Yan Xing, one of the first artists to articulate explicitly homo-erotic themes in Chinese art, is present this year in the finalist exhibition for the Future Generation Art Prize, sponsored by the Pinchuk Art Centre in the Ukraine and also featuring such up-and-comers as Eva Kotatkova and Ahmet Ohgut. Yan’s installation, “Sweet Movie” (2013), is sectioned off into a tiny maid’s room in the quaint Palazzo Contarini Polignac, which is crowded by lights, a clapper board, and camera equipment from an abandoned film set, while on two television monitors (color and black-and-white), close-ups of a nude male body gyrating on a bed are bluntly displayed.

One of the strongest positions upheld in Venice this year, however, can be credited to Lee Kit, who represents Hong Kong. Lee’s installation / cabinet of instances, “You (you.),” proposes a house not quite lived in and yet not quite abandoned – a sort of in-between space. Entering the courtyard, positioned across the entrance to the Arsenale, you are confronted by two empty guard posts. Inside one, two blank post-it notes are stuck on two of the three windows; the other occupant is a blender. The contents of the second include a garden chair, Nivea face cream, an empty plastic cup, and a miniature set of drawers. These posts have clearly been abandoned.

Moving inside, two quotidian rooms are united by their sterile blue carpeting, suggesting the uninspired monotony of middle-class existence. On a white wooden canvas, the phrase “Throw away the keys” is smeared. Assorted video monitors, a laundry hamper. A mattress has been sawed in two and dumped unceremoniously in a corner. A video playing on a monitor shows us why the floor is so clean: we see it being vacuumed, presumably in the recent past. Still, there is an arresting of time here that can be tangibly felt, and that made me hesitate to write the last part of that sentence. Entering the second room, a row of speakers has been arranged on the floor.

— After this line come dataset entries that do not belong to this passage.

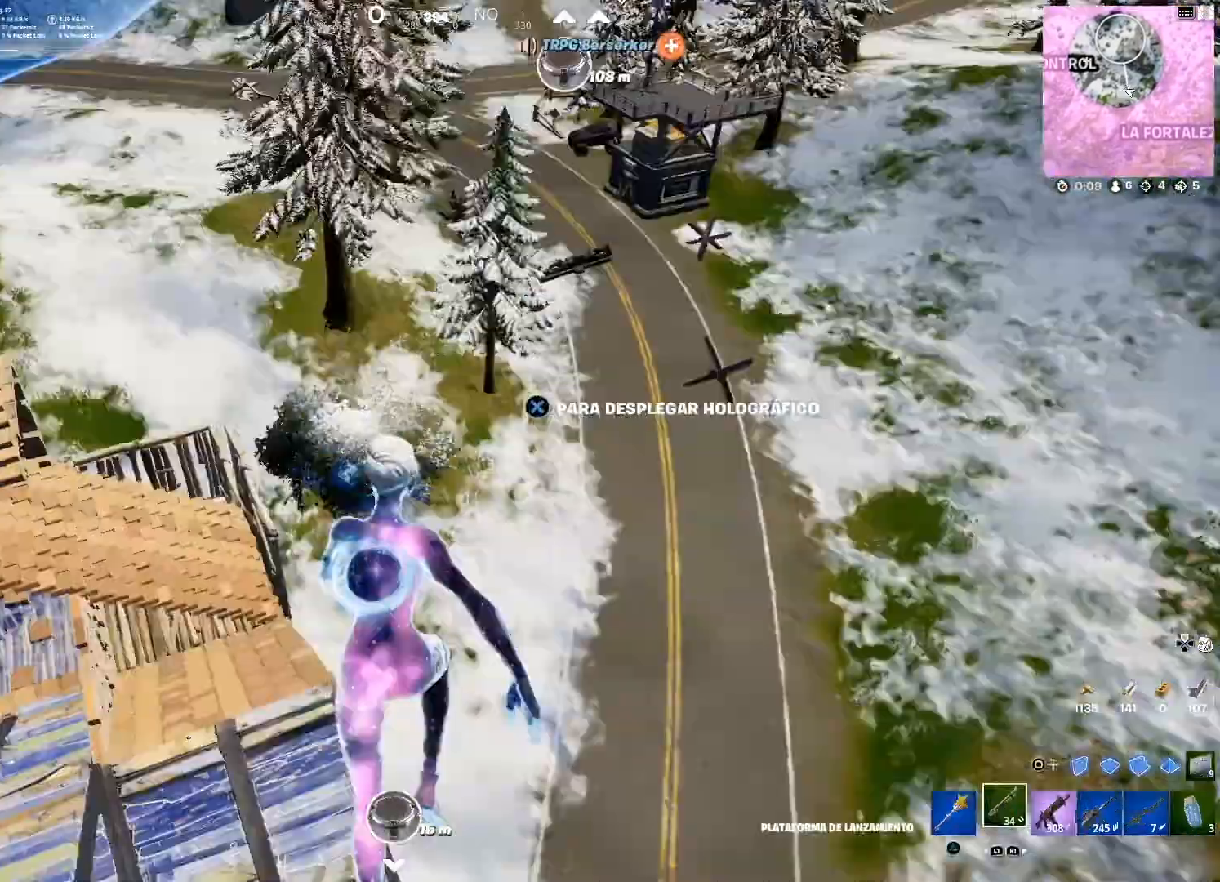
{"buttons": [], "left_stick": "up", "right_stick": "up-right", "events": [[133, "right_stick", "up-left"], [333, "left_stick", "up"], [333, "right_stick", "center"], [500, "right_stick", "up-right"]]}
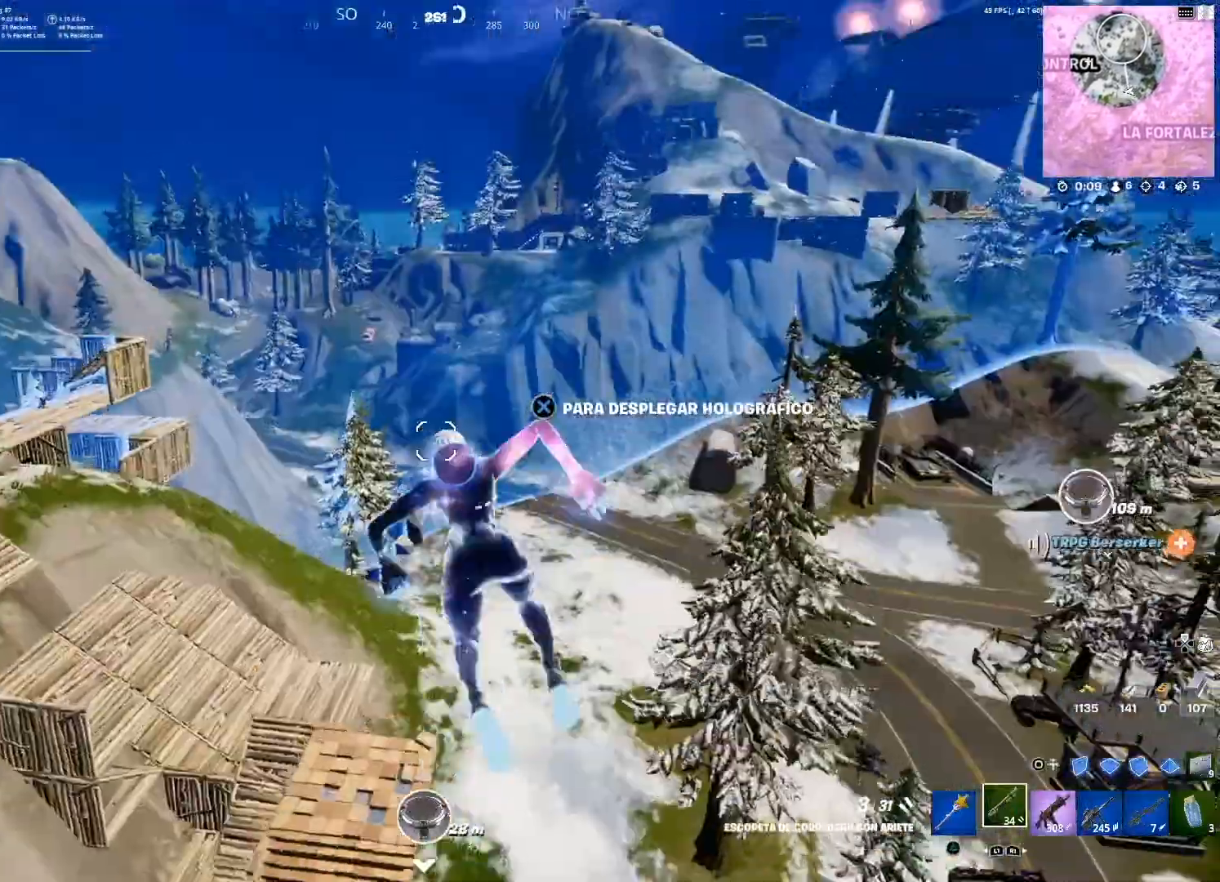
{"buttons": [], "left_stick": "up", "right_stick": "center", "events": [[134, "right_stick", "center"], [267, "CROSS", "down"], [401, "CROSS", "up"]]}
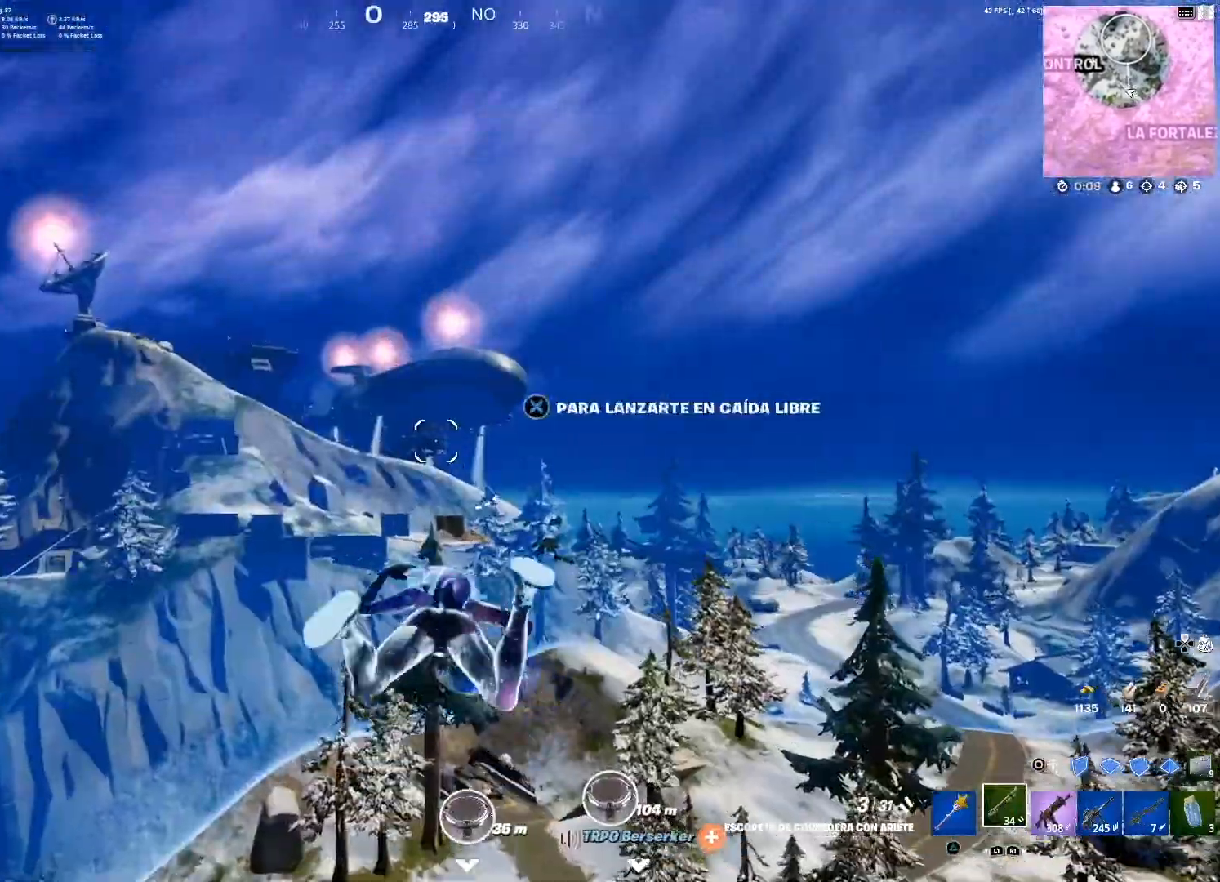
{"buttons": [], "left_stick": "up", "right_stick": "center", "events": []}
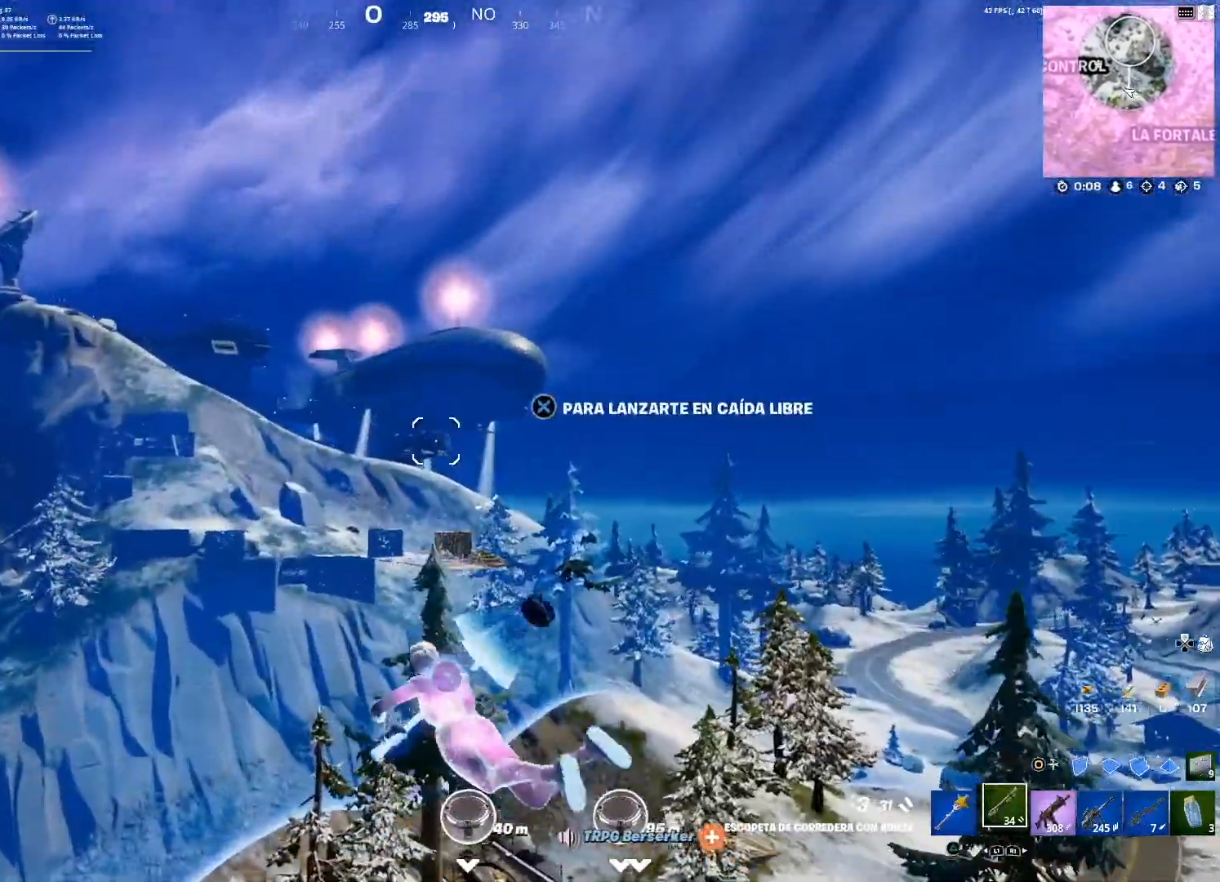
{"buttons": [], "left_stick": "up", "right_stick": "center", "events": [[100, "right_stick", "down-right"], [267, "right_stick", "center"]]}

When you approach, a few bars from some forgotten soft rock ballad plays: black bile for the masses. Over the speakers, a painting inscribed with the sentence, “He stepped on his fingernail.” The rooms elicit a certain desolation that could have only been sensed by a slow and sensitive thinker. The precision of each object’s rendering and placement instills a yearning for a narrative coherence that will never be met. It’s hilarious and sad all at once, and could have only been composed by an artist alert to the absurdity that secretly resides in beauty.

Lee Kit, “You (you.),” at the Hong Kong Exhibition (Photograph by David Levene).